─Vine a gritar mi descontento.
─Siga a la fila de los desaparecidos.
Aburrida de amantes que saltaban por su balcón en noches de cuarto menguante, empezó a coquetear con fantasmas. La sensación era excitante. Después de la media noche su espejo se llenaba de impacientes espectros deseosos de besarla.
Allá donde duerma sueña vidas distintas. Por eso aborrece pernoctar en lugares desconocidos donde puede sufrir pesadillas en las que se verá desde fuera y sufrirá por dentro. De joven le gustaba esa sensación de soñarse otro. Le divertía experimentar vidas que se evaporaban al despertar. Pero ahora prefiere soñar sobre seguro en su cama de siempre. Ya no tiene edad para volar como un halcón o bailar con damas durante horas. Prefiere sueños vulgares y cotidianos. Su mujer, sin embargo, nunca despierta a su lado.

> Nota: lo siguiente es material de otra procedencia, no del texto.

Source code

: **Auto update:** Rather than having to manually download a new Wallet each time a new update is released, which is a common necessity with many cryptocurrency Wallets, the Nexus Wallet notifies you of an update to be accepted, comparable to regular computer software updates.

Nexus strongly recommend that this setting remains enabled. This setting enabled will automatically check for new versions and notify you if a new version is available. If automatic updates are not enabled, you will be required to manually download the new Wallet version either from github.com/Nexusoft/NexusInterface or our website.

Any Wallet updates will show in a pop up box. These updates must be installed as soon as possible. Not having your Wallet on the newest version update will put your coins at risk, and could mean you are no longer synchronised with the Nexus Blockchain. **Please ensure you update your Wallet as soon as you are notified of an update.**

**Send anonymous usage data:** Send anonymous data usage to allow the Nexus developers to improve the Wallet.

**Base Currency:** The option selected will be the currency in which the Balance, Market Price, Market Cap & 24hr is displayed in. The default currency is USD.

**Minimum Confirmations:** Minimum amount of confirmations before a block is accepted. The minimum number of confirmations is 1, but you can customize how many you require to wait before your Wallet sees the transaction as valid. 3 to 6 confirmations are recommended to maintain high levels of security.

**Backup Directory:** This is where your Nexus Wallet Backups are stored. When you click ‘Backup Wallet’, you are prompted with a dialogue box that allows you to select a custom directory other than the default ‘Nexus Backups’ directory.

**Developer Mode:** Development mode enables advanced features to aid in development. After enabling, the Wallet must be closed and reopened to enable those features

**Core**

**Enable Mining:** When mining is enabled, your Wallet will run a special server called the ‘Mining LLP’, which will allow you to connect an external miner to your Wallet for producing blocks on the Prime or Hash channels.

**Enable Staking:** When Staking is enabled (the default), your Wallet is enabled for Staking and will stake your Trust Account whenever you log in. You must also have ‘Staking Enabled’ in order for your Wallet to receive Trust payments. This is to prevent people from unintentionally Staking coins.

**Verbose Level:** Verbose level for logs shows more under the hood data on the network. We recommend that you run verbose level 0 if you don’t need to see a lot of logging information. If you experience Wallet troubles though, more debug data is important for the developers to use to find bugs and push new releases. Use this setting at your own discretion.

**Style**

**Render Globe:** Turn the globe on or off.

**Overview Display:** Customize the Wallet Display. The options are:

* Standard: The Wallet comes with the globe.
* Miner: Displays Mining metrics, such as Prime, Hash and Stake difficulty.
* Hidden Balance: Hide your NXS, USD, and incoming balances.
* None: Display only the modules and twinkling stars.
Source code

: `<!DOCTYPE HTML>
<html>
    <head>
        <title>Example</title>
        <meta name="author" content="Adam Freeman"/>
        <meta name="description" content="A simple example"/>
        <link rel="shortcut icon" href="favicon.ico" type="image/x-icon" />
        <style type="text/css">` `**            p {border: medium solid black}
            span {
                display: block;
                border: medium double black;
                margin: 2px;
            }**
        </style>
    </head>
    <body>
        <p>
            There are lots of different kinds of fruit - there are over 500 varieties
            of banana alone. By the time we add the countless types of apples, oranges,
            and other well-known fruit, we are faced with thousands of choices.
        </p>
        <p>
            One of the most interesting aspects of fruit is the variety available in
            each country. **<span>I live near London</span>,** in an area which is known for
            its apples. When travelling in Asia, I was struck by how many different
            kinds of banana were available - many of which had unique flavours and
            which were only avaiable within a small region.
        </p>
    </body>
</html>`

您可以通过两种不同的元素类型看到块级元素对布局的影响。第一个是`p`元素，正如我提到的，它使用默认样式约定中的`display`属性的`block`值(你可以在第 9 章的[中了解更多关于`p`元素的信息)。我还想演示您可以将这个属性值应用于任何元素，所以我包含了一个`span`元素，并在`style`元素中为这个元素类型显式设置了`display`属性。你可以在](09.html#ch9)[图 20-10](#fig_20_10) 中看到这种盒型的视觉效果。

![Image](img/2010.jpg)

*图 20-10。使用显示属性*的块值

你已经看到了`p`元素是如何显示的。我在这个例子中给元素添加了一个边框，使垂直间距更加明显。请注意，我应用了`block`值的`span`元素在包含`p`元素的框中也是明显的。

Atardece en la costa. Ella, sentada en el muro. Sujeta la cara entre las manos. Los brazos pegados al pecho. Encorvada la espalda. Detrás, el mar se zarandea a los pies de un castillo medieval, después de tragarse al Sol. La penumbra, entre dos luces, propicia escena romántica, enamora. Él, acaba de llegar. Queda de pie. En un pestañear le desata los brazos. Solo un impulso y la tiene al alcance del puño en alto. Golpea. La muchacha cruza los brazos sobre el rostro. Se protege al tiempo que una lechuza egipcia, revolotea sobre ellos.
Caminaba, temerosa de que su perseguidor la alcance. La noche, la luna, las estrellas y las veredas solitarias eran testigos de la persecución. Al llegar a casa y cerrar la puerta. Vislumbró que la luna había dibujado una sombra con su propio reflejo.